EXERCISE OBJECTIVE:
Work through the data below and copy out every line where "Days" is found.

+++

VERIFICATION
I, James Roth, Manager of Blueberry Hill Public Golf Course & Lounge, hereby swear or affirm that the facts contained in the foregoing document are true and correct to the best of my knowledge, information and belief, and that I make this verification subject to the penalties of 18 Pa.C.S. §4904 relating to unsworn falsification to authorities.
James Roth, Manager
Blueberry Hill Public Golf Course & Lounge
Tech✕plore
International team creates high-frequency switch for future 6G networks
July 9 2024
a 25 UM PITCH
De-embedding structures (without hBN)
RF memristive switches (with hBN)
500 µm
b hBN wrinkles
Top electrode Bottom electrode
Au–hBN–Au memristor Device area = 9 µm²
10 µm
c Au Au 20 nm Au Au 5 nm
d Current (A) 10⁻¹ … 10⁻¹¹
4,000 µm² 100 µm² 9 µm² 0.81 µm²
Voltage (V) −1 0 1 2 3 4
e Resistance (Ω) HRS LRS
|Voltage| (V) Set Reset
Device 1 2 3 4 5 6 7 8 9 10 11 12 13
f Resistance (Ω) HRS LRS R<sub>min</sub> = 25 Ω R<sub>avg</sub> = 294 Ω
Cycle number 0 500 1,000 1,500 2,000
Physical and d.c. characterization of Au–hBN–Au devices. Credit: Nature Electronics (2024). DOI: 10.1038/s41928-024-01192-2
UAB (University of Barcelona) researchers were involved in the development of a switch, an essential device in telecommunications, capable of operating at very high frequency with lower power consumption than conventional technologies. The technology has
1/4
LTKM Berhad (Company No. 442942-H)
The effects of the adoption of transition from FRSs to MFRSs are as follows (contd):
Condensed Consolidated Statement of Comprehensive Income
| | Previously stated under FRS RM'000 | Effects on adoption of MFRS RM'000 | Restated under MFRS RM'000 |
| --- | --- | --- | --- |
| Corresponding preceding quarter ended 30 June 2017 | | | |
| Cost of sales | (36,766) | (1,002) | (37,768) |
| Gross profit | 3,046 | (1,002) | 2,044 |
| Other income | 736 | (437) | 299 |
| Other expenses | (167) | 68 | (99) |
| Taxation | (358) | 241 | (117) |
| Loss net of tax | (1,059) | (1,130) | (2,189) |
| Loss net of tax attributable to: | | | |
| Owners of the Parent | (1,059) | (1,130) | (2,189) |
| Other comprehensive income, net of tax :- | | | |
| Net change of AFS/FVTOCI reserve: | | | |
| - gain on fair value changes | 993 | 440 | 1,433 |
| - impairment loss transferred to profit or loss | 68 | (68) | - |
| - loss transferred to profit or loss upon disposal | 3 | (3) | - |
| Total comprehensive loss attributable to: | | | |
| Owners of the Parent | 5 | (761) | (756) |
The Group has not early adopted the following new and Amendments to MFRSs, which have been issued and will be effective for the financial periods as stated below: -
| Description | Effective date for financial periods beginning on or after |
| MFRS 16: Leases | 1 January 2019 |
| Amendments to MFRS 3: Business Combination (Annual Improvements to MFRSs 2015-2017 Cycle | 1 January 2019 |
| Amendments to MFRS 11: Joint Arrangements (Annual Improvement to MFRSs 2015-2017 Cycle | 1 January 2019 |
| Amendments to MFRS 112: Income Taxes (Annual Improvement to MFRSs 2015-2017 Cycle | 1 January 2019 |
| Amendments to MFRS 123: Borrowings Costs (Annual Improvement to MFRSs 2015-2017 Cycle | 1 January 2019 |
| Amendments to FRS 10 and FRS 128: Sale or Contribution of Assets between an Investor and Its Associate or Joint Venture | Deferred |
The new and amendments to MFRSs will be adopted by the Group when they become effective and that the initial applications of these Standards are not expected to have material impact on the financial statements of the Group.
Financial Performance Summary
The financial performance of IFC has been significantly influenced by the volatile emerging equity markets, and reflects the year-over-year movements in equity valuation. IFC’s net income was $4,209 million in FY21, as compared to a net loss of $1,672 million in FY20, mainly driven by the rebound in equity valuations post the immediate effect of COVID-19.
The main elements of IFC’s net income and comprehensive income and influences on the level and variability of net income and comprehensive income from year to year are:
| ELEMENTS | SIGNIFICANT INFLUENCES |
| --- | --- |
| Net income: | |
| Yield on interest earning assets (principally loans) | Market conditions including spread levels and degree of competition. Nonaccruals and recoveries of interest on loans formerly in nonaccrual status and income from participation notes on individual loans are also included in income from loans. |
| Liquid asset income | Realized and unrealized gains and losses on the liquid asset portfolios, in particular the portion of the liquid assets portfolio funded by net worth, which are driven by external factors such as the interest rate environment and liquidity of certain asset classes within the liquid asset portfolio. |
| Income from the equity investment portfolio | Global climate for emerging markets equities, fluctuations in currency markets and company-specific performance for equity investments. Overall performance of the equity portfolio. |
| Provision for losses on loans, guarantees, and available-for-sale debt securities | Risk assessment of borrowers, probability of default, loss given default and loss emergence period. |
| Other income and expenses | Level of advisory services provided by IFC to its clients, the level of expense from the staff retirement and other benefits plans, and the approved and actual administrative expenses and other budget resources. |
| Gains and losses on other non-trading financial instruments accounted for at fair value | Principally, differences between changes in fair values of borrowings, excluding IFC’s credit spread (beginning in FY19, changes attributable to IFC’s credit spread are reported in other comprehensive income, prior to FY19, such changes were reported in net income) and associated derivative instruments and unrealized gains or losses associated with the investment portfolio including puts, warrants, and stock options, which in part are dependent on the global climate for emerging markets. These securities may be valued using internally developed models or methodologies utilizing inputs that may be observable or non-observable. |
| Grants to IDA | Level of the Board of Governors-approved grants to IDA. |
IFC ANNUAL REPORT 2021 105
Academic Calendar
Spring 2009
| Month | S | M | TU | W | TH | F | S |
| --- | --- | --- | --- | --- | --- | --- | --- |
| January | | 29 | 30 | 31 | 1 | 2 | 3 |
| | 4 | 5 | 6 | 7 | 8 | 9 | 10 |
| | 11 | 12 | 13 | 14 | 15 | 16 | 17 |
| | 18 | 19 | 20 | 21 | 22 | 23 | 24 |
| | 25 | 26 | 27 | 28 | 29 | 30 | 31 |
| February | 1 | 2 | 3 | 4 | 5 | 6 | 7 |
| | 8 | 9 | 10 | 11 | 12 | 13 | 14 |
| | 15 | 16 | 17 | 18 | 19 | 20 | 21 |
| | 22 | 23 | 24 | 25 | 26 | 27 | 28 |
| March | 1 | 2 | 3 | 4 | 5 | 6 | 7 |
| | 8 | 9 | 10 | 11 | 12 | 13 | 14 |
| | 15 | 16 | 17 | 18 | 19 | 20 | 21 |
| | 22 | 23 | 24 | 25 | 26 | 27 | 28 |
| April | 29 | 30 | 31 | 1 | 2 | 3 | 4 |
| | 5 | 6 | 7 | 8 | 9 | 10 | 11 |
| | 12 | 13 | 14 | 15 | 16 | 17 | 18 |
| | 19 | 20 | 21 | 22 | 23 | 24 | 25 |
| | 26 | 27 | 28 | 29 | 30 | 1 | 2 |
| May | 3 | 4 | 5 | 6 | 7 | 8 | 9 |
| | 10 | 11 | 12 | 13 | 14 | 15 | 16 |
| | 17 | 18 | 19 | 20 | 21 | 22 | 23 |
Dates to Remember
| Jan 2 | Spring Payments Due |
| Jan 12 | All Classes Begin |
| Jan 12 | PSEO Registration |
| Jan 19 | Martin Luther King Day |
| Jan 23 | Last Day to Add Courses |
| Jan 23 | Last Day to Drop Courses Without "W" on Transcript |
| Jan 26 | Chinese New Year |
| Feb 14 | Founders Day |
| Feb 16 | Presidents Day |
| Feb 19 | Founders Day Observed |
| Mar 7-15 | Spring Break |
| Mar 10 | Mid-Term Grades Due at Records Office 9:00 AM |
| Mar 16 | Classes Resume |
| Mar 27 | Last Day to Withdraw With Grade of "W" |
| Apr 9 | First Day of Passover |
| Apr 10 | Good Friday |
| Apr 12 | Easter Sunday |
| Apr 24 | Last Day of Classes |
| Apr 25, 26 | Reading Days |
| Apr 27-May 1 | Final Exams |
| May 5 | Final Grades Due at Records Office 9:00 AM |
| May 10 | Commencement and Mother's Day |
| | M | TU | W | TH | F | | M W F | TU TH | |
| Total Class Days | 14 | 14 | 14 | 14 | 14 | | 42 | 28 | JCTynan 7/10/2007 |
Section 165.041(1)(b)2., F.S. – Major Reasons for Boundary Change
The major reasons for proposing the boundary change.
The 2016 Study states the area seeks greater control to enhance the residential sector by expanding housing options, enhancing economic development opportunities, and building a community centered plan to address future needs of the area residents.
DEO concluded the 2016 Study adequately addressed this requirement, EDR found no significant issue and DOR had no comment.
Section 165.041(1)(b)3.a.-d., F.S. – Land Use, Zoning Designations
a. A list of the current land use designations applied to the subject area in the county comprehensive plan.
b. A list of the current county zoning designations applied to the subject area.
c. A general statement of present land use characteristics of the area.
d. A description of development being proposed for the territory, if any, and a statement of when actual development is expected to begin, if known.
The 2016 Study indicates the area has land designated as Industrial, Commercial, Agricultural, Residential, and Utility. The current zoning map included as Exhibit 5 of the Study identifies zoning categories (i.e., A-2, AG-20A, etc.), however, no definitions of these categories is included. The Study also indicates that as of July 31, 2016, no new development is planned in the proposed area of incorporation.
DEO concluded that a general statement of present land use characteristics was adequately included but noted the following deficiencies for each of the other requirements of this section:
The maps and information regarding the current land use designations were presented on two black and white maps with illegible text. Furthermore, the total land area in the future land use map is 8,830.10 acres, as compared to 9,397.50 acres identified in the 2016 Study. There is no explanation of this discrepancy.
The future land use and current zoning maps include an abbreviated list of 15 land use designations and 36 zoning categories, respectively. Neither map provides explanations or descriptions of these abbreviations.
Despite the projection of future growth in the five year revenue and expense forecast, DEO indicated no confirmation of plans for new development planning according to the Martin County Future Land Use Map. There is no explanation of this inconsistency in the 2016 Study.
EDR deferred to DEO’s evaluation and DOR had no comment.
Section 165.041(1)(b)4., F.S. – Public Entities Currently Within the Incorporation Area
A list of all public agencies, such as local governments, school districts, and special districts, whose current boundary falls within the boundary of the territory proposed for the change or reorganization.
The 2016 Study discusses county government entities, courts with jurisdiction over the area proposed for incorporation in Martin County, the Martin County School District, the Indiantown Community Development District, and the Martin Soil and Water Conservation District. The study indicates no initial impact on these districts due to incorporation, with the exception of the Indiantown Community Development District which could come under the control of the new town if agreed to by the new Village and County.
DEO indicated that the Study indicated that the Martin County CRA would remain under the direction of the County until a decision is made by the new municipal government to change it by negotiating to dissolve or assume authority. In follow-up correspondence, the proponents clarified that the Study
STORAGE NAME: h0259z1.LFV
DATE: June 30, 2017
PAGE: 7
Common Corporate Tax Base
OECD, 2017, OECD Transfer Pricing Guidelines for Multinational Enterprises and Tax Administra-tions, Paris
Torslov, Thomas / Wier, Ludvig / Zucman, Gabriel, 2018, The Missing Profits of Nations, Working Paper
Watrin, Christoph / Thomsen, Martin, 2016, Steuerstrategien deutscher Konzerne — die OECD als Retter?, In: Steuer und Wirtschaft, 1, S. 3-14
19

+++

EXERCISE OUTPUT:
| Apr 25, 26 | Reading Days |
| Total Class Days | 14 | 14 | 14 | 14 | 14 | | 42 | 28 | JCTynan 7/10/2007 |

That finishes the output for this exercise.